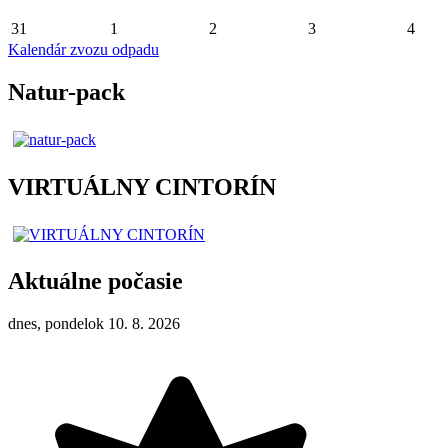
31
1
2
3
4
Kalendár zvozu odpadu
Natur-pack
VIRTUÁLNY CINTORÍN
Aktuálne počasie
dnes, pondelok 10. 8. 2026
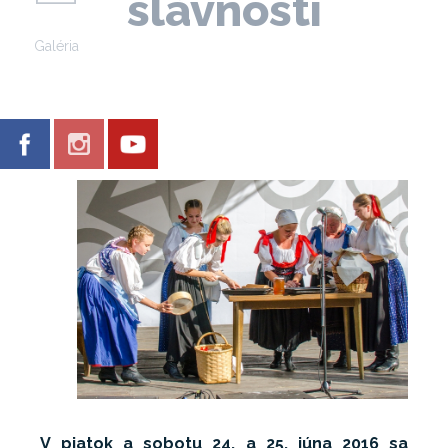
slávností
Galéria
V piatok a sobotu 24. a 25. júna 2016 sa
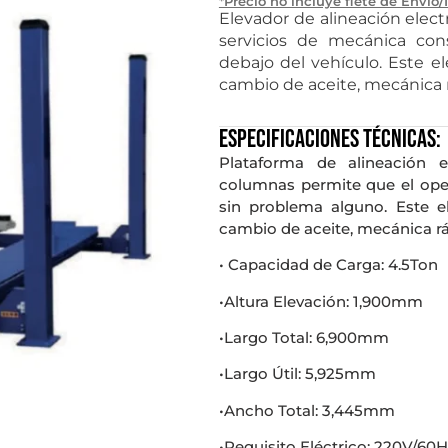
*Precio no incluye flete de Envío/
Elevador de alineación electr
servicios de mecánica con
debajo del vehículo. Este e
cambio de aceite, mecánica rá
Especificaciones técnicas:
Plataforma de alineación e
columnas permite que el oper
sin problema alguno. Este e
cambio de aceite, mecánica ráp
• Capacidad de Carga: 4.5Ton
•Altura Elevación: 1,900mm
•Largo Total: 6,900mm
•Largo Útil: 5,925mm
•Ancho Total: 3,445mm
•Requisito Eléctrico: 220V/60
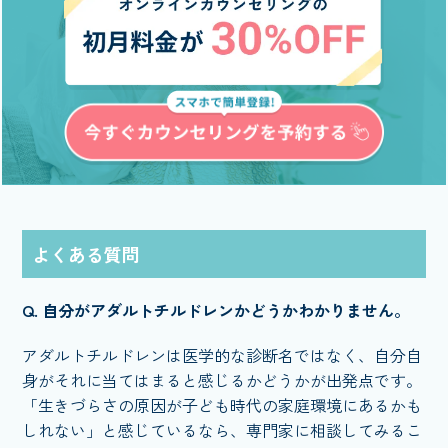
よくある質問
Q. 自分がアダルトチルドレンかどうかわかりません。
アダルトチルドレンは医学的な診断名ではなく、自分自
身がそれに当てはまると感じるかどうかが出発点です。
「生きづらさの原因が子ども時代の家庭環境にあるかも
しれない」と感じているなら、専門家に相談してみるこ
---+---
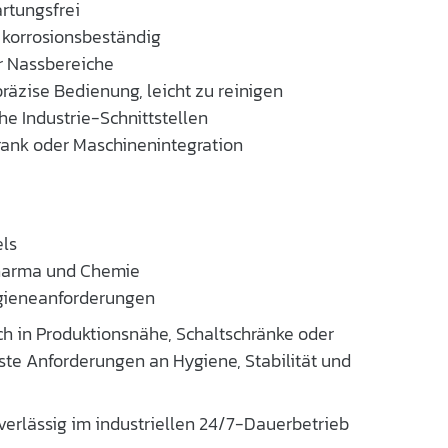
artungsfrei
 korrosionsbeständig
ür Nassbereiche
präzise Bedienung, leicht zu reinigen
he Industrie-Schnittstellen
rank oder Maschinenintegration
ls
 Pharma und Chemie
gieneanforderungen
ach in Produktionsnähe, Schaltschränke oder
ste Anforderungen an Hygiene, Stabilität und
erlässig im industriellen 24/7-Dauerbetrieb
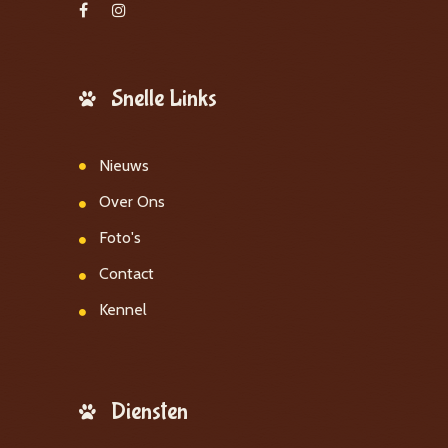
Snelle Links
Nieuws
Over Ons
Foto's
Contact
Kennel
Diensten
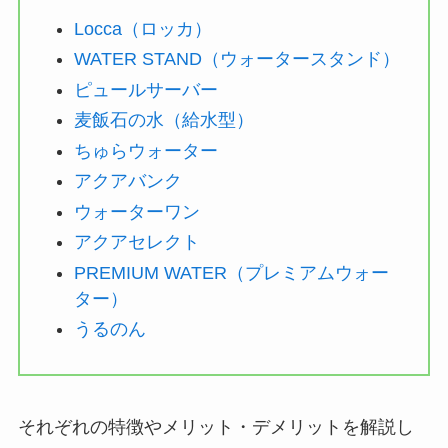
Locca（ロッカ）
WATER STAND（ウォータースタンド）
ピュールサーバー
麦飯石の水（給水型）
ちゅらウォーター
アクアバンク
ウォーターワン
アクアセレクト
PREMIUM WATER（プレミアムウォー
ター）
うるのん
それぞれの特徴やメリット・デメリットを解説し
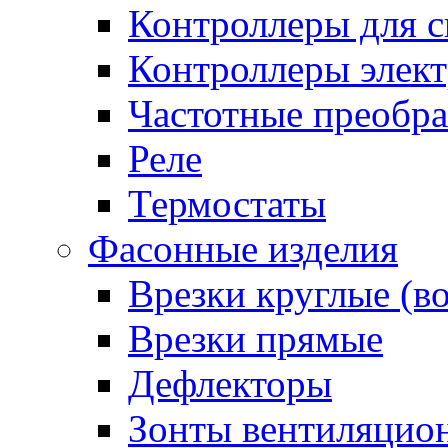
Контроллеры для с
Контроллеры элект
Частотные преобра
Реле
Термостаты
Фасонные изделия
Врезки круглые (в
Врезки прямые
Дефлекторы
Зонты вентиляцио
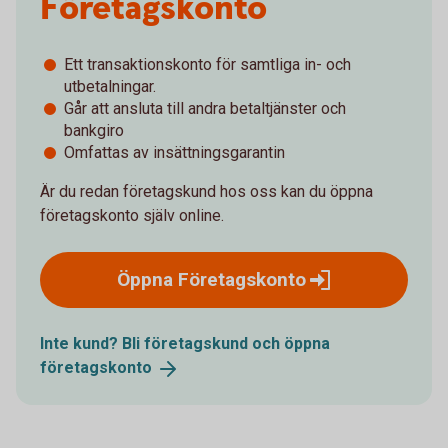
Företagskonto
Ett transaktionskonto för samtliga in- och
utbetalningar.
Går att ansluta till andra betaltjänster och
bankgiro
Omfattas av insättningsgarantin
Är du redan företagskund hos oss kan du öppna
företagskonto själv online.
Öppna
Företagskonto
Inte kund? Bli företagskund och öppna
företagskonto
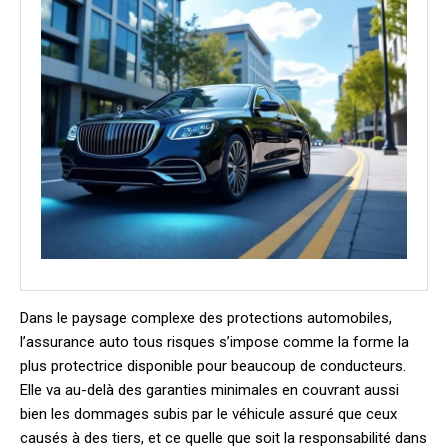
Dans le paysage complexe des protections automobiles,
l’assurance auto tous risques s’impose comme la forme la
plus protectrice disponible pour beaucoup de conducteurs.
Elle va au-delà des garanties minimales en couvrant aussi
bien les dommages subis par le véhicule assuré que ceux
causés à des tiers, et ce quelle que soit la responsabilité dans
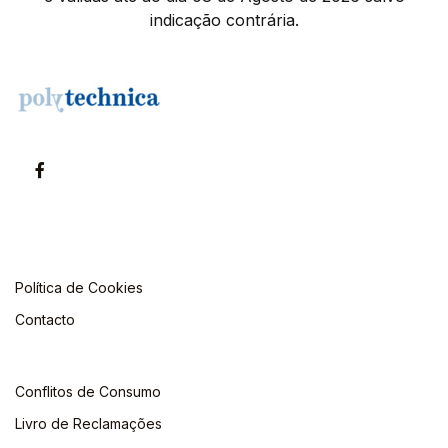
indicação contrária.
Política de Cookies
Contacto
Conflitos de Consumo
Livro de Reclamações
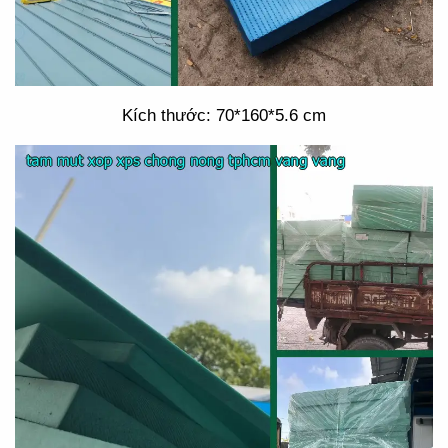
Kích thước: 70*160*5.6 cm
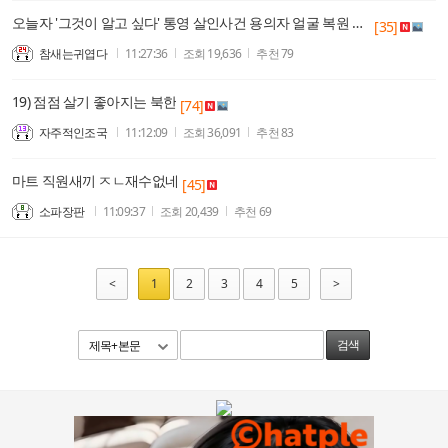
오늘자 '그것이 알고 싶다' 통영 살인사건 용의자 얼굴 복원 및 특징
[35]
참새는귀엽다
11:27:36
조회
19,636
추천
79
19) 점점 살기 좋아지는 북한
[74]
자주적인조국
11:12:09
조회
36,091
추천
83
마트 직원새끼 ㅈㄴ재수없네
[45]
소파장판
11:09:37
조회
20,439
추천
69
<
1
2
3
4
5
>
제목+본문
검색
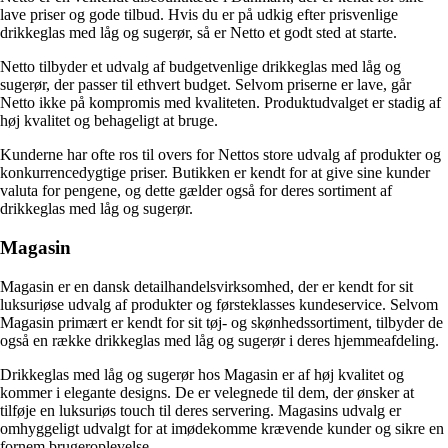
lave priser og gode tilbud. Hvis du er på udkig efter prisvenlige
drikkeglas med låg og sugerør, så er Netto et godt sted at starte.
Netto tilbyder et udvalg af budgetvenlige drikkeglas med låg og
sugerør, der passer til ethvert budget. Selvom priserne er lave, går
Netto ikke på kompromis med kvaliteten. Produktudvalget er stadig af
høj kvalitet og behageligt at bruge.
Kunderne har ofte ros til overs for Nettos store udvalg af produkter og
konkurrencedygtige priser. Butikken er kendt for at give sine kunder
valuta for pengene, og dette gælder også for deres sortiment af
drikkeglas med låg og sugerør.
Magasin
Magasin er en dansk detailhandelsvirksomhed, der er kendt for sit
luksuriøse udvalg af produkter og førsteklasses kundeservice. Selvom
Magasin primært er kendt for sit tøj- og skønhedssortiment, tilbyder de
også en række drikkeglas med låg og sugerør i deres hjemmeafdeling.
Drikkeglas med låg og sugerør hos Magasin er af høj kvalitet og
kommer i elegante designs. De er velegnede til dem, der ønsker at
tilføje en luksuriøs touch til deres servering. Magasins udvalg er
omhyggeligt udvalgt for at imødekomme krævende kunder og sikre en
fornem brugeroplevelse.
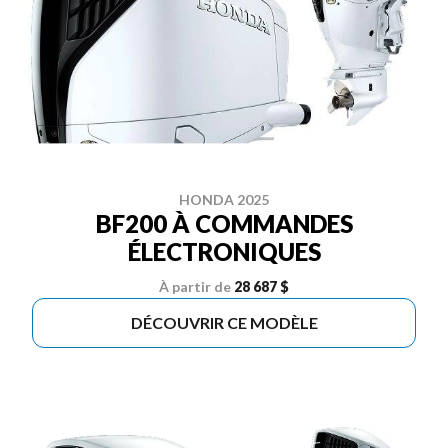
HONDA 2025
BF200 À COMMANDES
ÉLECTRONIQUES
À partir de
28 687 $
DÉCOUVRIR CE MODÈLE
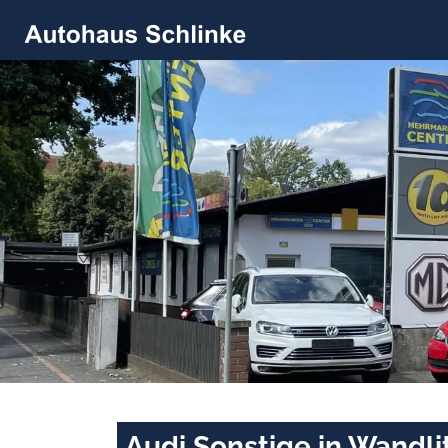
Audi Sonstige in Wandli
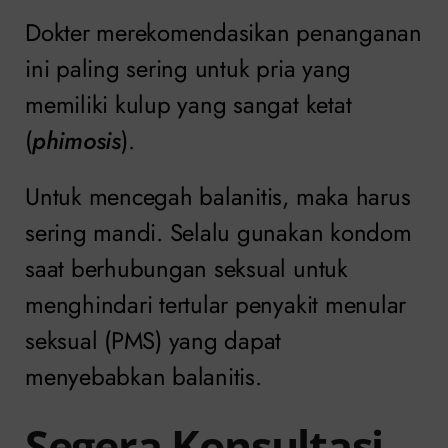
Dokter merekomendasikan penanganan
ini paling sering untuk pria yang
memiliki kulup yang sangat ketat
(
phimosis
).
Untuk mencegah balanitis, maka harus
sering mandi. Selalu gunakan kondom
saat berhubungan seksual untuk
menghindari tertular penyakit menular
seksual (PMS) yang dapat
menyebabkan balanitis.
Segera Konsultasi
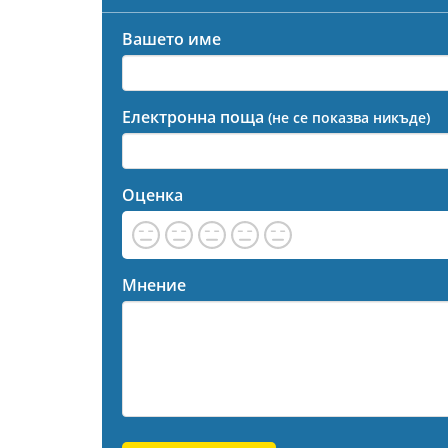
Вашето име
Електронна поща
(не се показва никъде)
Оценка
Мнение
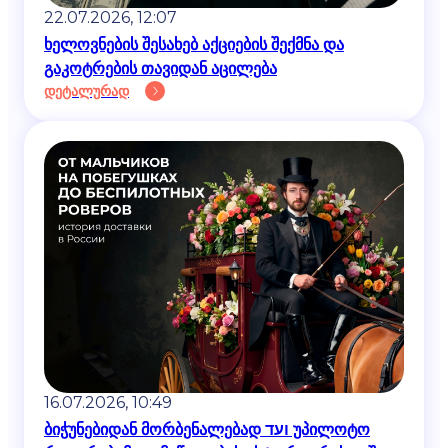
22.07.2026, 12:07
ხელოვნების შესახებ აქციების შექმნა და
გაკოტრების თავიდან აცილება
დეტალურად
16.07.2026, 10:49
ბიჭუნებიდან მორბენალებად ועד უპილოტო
---+---
**Exercise directions**:
Please repeat, exactly as written, the lines in the records above, starting with the one that has "Kích thước: 70*160*5.6 cm" and going on through the one that has "lave priser og". Pictures are to be left out.

**Written answer**:
Kích thước: 70*160*5.6 cm
오늘자 '그것이 알고 싶다' 통영 살인사건 용의자 얼굴 복원 및 특징
[35]
참새는귀엽다
11:27:36
조회
19,636
추천
79
19) 점점 살기 좋아지는 북한
[74]
자주적인조국
11:12:09
조회
36,091
추천
83
마트 직원새끼 ㅈㄴ재수없네
[45]
소파장판
11:09:37
조회
20,439
추천
69
<
1
2
3
4
5
>
제목+본문
검색
lave priser og gode tilbud. Hvis du er på udkig efter prisvenlige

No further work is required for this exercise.